Por que Tolstoi detestava Ana Karenina

Atualizado em 24 de maio de 2013 às 14:03
Tolstoi

Cem anos da morte de Tolstoi. Os russos virtualmente ignoraram. A BBC não. Um jornalista seu foi para a Rússia para fazer um documentário de duas partes sobre Tolstoi.

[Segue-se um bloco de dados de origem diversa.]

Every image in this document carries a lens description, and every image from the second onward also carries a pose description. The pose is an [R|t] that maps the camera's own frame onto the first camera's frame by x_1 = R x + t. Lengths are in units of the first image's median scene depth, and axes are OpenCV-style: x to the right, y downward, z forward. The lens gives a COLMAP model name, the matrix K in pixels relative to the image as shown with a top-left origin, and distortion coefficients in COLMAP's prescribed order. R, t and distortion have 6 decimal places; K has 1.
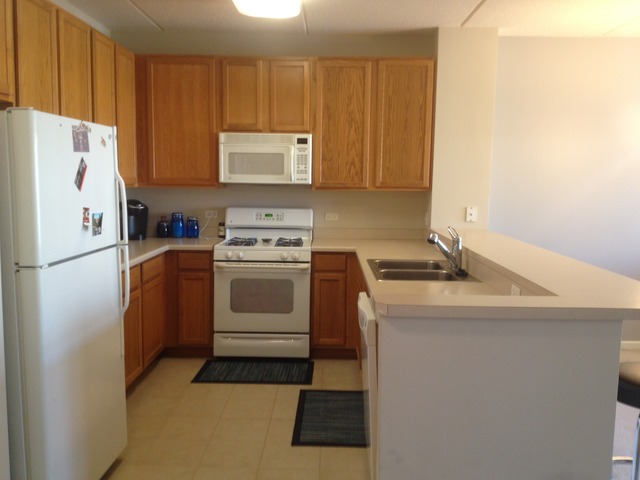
lens RADIAL K [[595.9, 0, 316.2], [0, 595.9, 234.8], [0, 0, 1]] dist [0.184624, -0.401755]
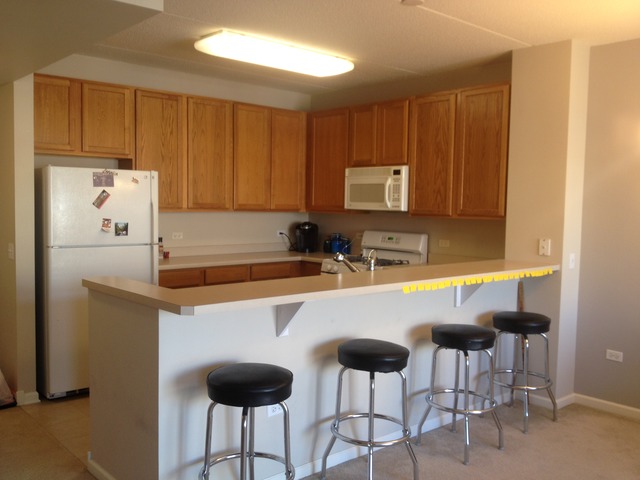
lens RADIAL K [[595.9, 0, 316.2], [0, 595.9, 234.8], [0, 0, 1]] dist [0.184624, -0.401755]
pose [[0.684181, 0.041915, -0.728107, 0.683128], [-0.080475, 0.996590, -0.018249, -0.008481], [0.724859, 0.071080, 0.685221, 0.134860]]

Tolstoi viveu e morreu atormentado.

Entrou numa depressão aguda quando terminou Ana Karenina. Tinha cerca de 50 anos. Um intelectual ouvido pela BBC diz que é normal escritores ficarem deprimidos ao terminar um romance. Segundo ele, aparece a questão: e agora? Ele lembra que Virginia Wolf se matou depois de terminar um livro. (Devo me preocupar com a proximidade do fim do romance que estou escrevendo? Alguém tem uma receita de antidepressivos, por via das dúvidas?)

Ana Karenina, a história de uma mulher da sociedade que se atira sob as rodas de um trem depois de largar o marido por um canalha, o Conde Vronski, foi um sucesso instantâneo de público e de crítica.

Mas não agradou ao autor.

Eu, de certa forma, entendo. Ana Karenina, a adúltera, é um clichê. É uma repetição russa de Emma Bovary, de Flaubert. Ana é casada com um homem enfadonho. Tem um casamento infeliz. Engravida de um filho que não preencheria depois seu vazio existencial. Cede depois a virtude (para não usar uma palavra mais crua e mais precisa) a um bonitão. E termina morta.

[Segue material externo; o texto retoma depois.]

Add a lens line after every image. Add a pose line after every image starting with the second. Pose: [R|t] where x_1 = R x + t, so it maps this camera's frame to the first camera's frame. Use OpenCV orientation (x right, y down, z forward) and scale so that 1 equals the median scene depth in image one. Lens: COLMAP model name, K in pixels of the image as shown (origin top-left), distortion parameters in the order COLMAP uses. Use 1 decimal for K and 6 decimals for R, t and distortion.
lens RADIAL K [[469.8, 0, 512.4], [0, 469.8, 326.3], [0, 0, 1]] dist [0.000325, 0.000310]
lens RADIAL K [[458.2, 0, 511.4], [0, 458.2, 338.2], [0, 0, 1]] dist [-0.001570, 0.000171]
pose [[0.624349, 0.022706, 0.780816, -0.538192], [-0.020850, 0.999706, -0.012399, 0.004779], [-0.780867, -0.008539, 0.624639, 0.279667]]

A única diferença da sinopse acima em relação à história de Emma Bovary é que esta optou por tomar veneno em vez de estraçalhar sua beleza adúltera no trilho de um trem.

Veja a Capitu de Dom Casmurro, de Machado de Assis.

Ela foge dos clichês graças à maestria do autor. Capitu não é casada com um idiota. Bento, o marido, é um homem inteligente e interessante. O suposto amante, Escobar, não é irresistível. O amante de Ana esmaga, como homem, o marido. O mesmo acontece em Madame Bovary: Emma não suporta sequer o barulho que o marido faz ao comer. Machado fugiu disso. Bentinho não é pior que Escobar. Não é mais feio, não é mais tolo. Você estranha que, sendo os maridos tão ridículos, Ana e Emma um dia tenham querido casar com eles. Em Dom Casmurro, você entende a paixão que Bento inspirou em Capitu.

Se não bastasse, Machado deu ambiguidade a sua trama. Bentinho, o narrador, tem certeza de que Capitu o traiu. Mas ele pode estar sendo apenas vítima de ciúmes infernais. Ciumentos são vítimas frequentes de delírios mentais.

Não há, em Dom Casmurro, nenhuma evidência de adultério além da convicção de Bentinho. Ele vê em seu filho trejeitos de Escobar. Imagina por isso que na verdade seja filho de Escobar. Mas uma vez mais. Um homem ciumento vê coisas que podem ser mais produto de sua mente embaralhada do que da realidade.

Ana Karenina e Capitu são quase contemporâneas.

Mas Capitu, como personagem, é superior. O drama de Machado foi ter escrito numa língua secundária num país que em seu tempo vivia na periferia. Tivesse escrito em inglês ou francês, ou mesmo russo, seria comparado aos maiores romancistas da história.

Tolstoi provavelmente não leu Dom Casmurro. Se tivesse lido, concordaria. Teria ainda mais razões para detestar Ana.